WHAT THE TASK REQUIRES
Would you please repeat exactly the entries below, starting at the line with "left back paw: (283, 439)" and ending at the line with "nose: (464, 599)", and nothing outside that range? Leave out the pictures.

EXERCISE MATERIAL

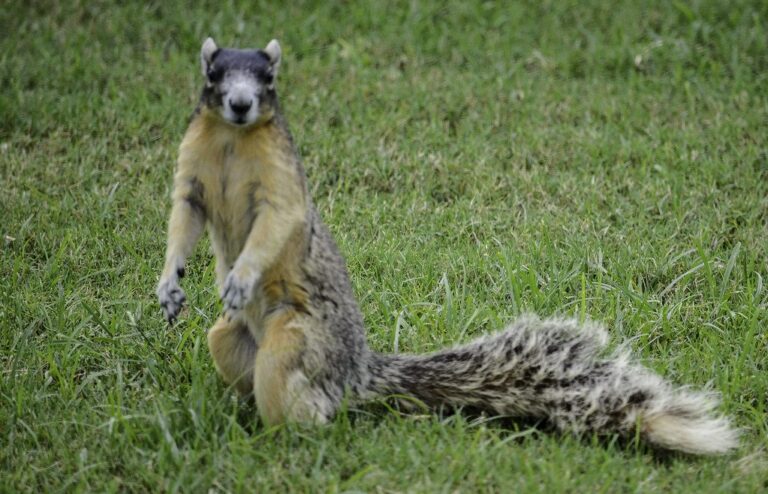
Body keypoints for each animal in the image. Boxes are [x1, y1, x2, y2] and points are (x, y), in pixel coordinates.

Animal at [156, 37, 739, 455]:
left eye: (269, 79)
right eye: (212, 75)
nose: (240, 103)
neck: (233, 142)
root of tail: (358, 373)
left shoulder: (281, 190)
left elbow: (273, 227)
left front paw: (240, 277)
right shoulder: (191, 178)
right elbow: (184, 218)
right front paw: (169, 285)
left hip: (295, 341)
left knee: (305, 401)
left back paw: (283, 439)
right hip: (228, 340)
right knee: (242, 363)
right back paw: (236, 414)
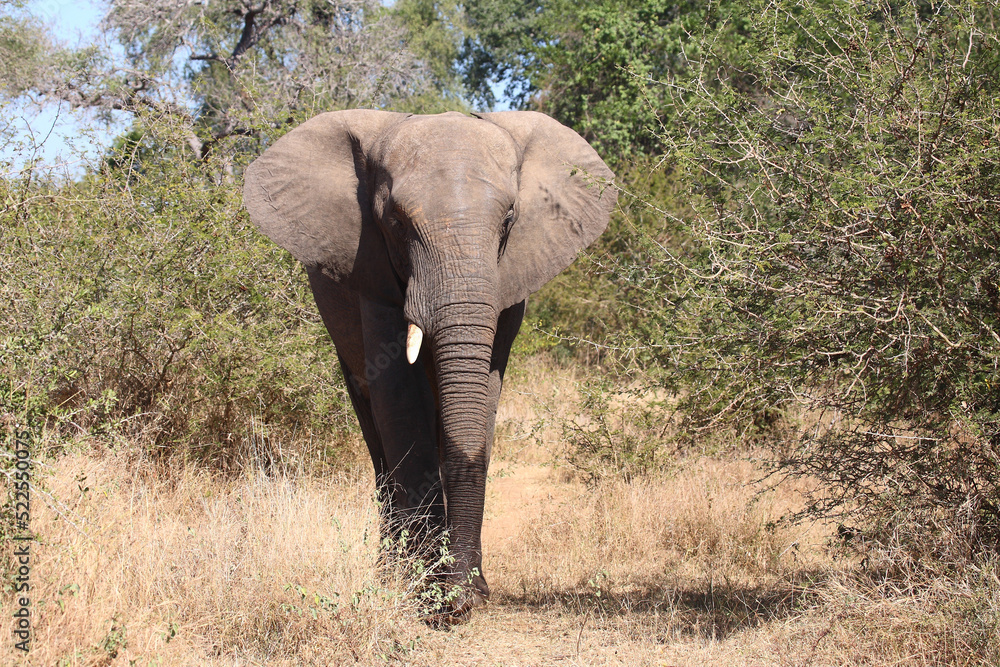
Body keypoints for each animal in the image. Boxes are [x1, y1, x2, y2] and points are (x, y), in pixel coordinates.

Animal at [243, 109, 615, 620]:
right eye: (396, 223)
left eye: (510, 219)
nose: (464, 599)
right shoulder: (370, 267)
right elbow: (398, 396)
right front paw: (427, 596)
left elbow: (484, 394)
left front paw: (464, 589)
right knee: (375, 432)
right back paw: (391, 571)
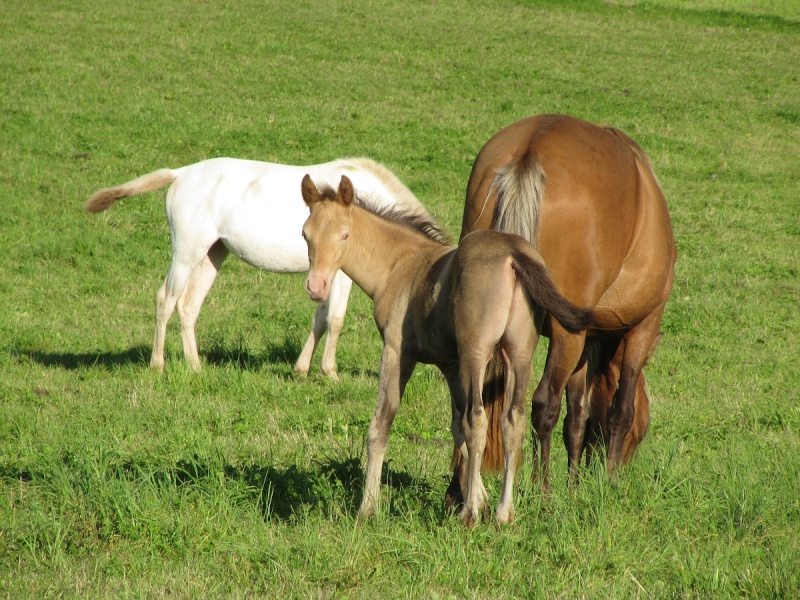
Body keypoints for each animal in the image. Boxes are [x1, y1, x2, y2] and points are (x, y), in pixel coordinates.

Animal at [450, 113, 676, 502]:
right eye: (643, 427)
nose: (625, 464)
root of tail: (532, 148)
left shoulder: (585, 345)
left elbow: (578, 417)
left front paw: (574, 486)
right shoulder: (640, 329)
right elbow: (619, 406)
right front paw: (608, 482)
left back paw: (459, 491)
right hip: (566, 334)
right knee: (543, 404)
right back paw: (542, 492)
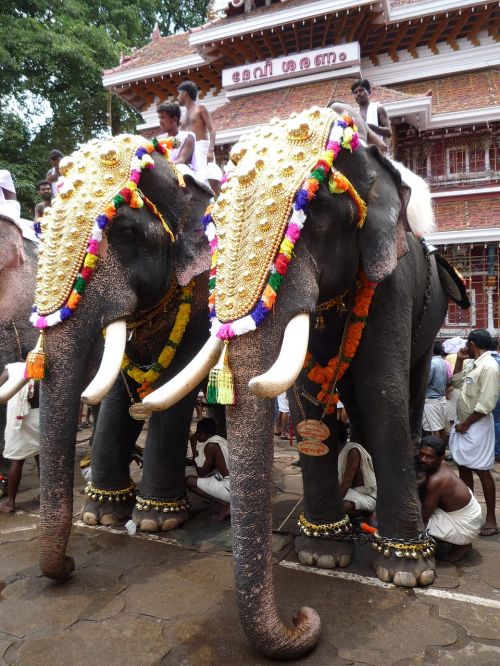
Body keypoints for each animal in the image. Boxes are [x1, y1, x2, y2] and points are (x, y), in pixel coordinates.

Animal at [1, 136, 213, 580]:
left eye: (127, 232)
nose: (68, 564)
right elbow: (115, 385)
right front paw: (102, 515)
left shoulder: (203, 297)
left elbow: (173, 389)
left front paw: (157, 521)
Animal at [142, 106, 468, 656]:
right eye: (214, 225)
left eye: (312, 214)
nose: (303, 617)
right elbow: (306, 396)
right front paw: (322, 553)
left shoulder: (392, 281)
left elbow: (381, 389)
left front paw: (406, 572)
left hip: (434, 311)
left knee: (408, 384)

==

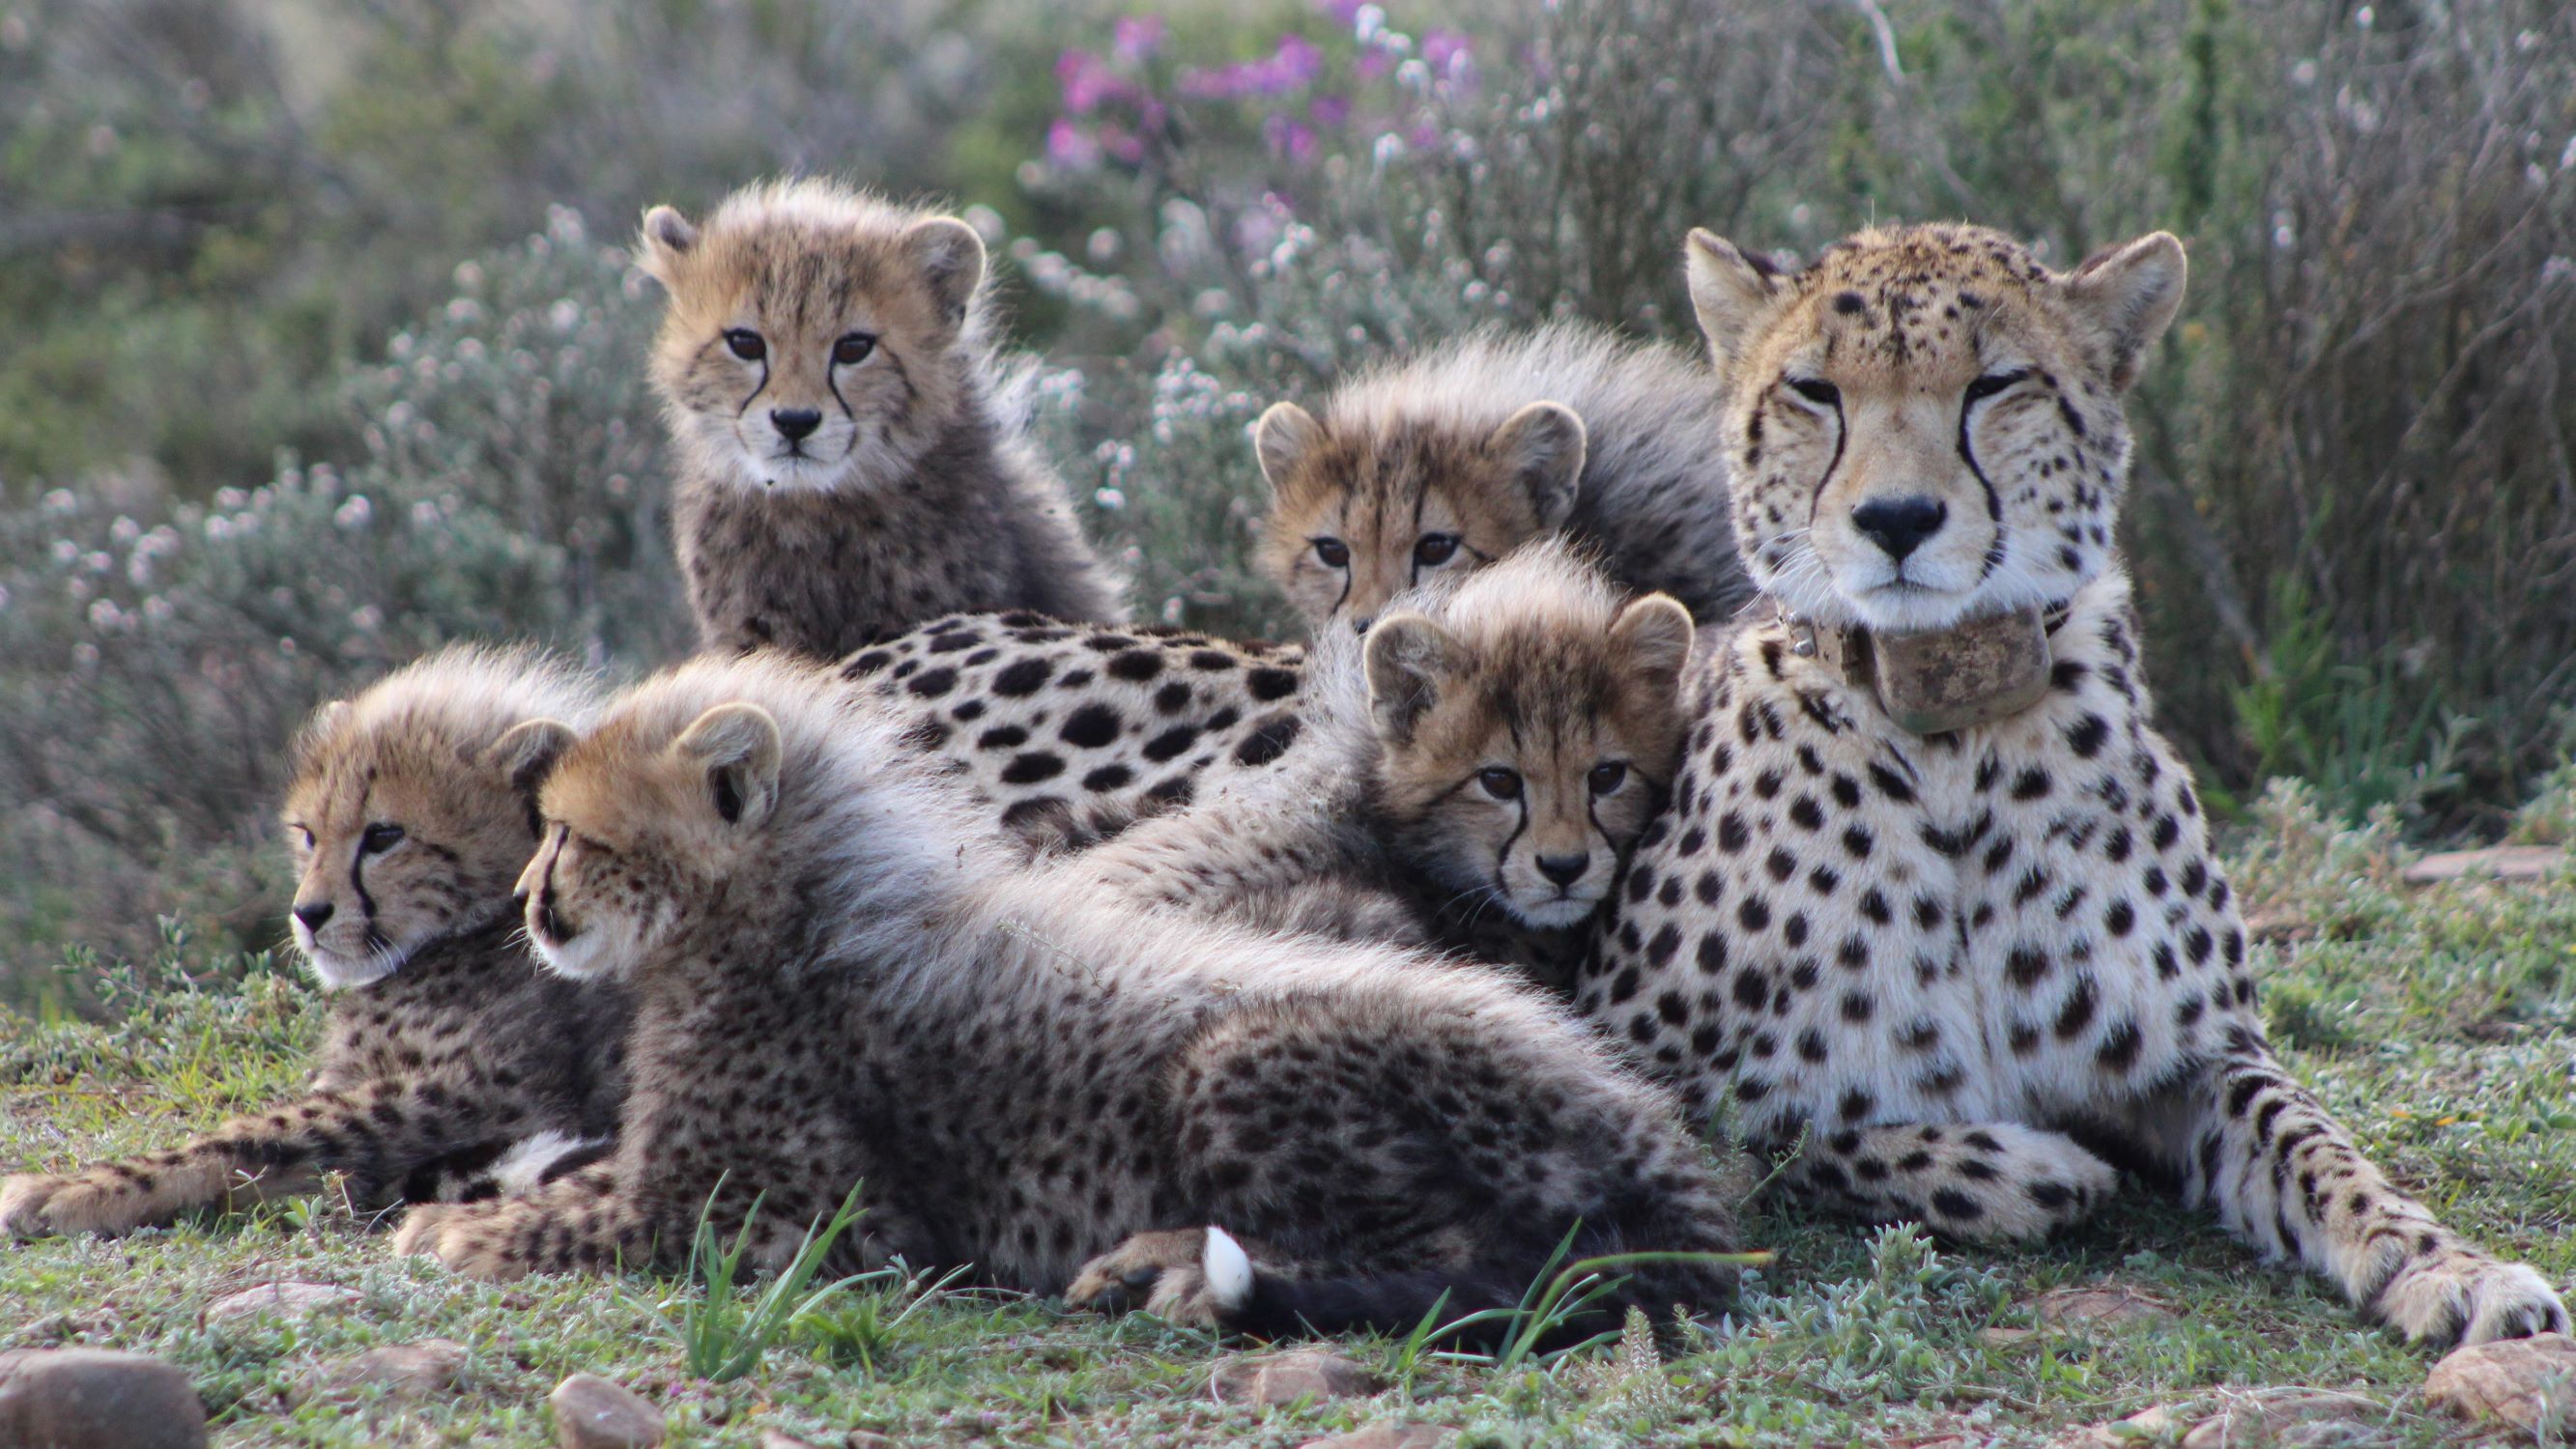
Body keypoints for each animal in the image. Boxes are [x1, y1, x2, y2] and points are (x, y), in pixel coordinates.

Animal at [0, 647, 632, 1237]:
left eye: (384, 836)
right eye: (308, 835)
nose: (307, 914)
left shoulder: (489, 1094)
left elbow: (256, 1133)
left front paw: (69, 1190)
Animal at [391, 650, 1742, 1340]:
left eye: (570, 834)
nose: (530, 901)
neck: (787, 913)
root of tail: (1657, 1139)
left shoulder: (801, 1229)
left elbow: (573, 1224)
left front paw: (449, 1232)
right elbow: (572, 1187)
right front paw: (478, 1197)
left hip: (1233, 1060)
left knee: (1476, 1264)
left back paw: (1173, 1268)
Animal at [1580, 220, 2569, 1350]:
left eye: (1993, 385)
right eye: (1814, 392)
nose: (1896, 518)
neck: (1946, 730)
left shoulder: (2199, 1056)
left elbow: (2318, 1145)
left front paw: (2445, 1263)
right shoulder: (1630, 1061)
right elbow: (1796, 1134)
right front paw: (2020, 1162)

RESULT OF THE TASK
left back paw: (283, 439)
right hip: (228, 340)
right knee: (242, 363)
right back paw: (236, 414)
Body keypoints for each animal in the image. Boxes are [x1, y1, x2, y2] and points are (x, y), in pixel coordinates.

Animal at [243, 109, 615, 620]:
right eye: (396, 223)
left eye: (510, 219)
nose: (464, 599)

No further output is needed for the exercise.